Three ashram-goers share their own satsang experiences:

Sandrine Remy (Sanatani)

Sanatani’s earliest struggle was with the discipline of attending all satsangs. “I resisted being there sometimes, especially if I had heard the presenter before.”

She has now been visiting the ashram as a karma yogi for the past eight years, usually for six months a year. She’s found herself embracing different parts of the satsang over time. “I really started to enjoy the chanting this season,” she said. “I put all my heart into it. I I also like the diversity of what is offered here.”

A beginner struggles, Sanatani acknowledged. “But over the years we understand more,” she says. “It took time and now I enjoy the gathering. It’s important, the synergy of coming together.”

Marlene Vezzaro (Sita)

The first time Sita visited the ashram for one day was when she took a break from her resort holiday. “I didn’t like it at that time. I was into the more physical yoga,” she says. “I had no idea what spirituality was.”

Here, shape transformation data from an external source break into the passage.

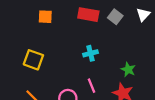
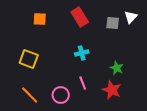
red rectangle: (88, 15) -> (80, 17), turned 48
gray square: (115, 17) -> (113, 23), moved, turned -32

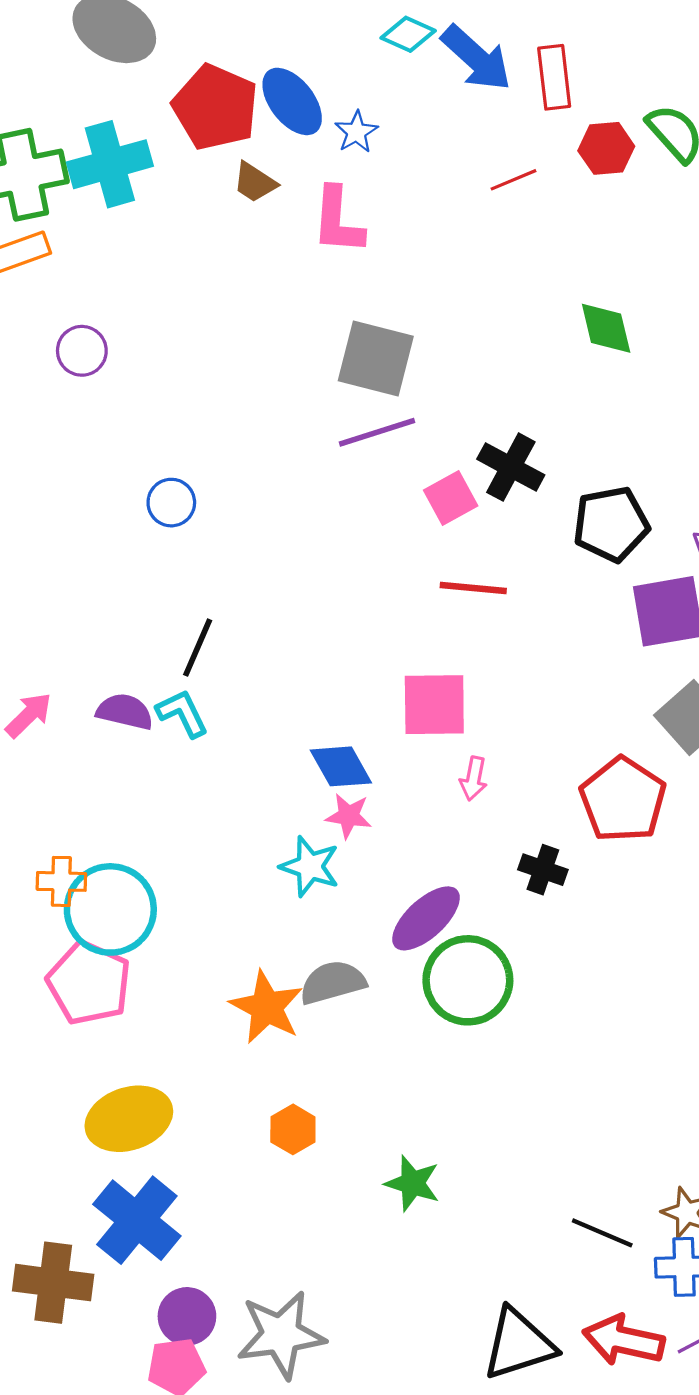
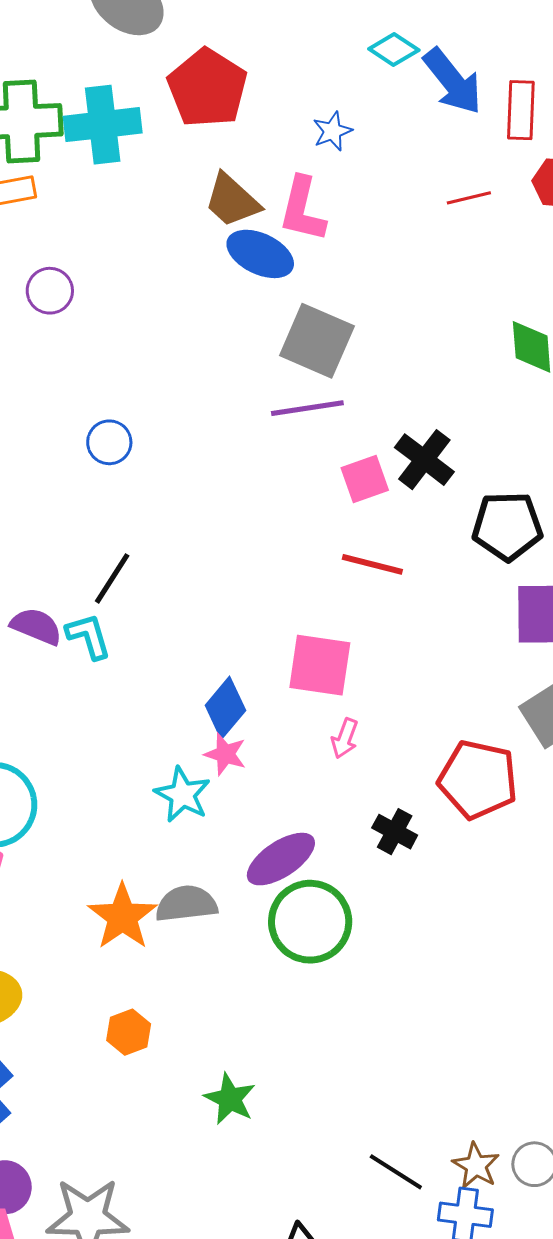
blue ellipse: (292, 101) -> (260, 254), moved, turned -36
brown trapezoid: (255, 182) -> (232, 200), moved, size x1.4
blue diamond: (341, 766) -> (225, 708), turned 60
red pentagon: (623, 800) -> (478, 779), turned -30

“The first days of satsang were difficult,” Sita admits. “I wasn’t familiar and it was challenging. I was sitting in the back, so intimidated by the people.”

She joined Swami Shambudevanada’s Essentials of Meditation Course to deepen her understanding. Gradually, her shyness began to dissipate, especially during kirtan. “The more you do, the less you’re shy,” she says. “I even chanted for the group at the end of our silent walk on the beach.”

Sita also began to open up to the different presenters in the satsangs, who give presentations on topics including healing, yoga philosophy, spirituality, kirtan, neuroscience, and health. “The teachings are amazing,” she says. “It’s like an open window, encouraging you to go deeper. The speakers show what can be done and give ideas. They motivate you to serve humanity.”

But the spiritual path isn’t always linear. After engaging in the community even more by taking her Yoga Teacher Training (TTC) and Advanced Yoga Teacher Training (ATTC), Sita felt a void come into her practice. “After ATTC I was feeling disconnected, even at satsang,” she said. “Swami Bramananda came to me and said, ‘Sit in the front and don’t leave.’ I felt like I was part of the family.”

Claire Matlak (Bhargavi)

Bhargavi had never been to a satsang before she arrived at the ashram in March 2017, but she had grown up in going to church, participating in drum circles and other gatherings, so she felt comfortable in a group setting.

A musician herself, she immediately loved the singing and the instruments, but it took time to figure out some of the rituals. “I remember being confused by some of the gestures in the closing prayer, the Arati,” she said. “And when we bowed, I didn’t know why.”

After nearly a year as a karma yogi at the ashram, she is fully connected with the satsang — the stillness of meditation, the music, and most of all the community, she says. “Sitting together each time makes a difference.”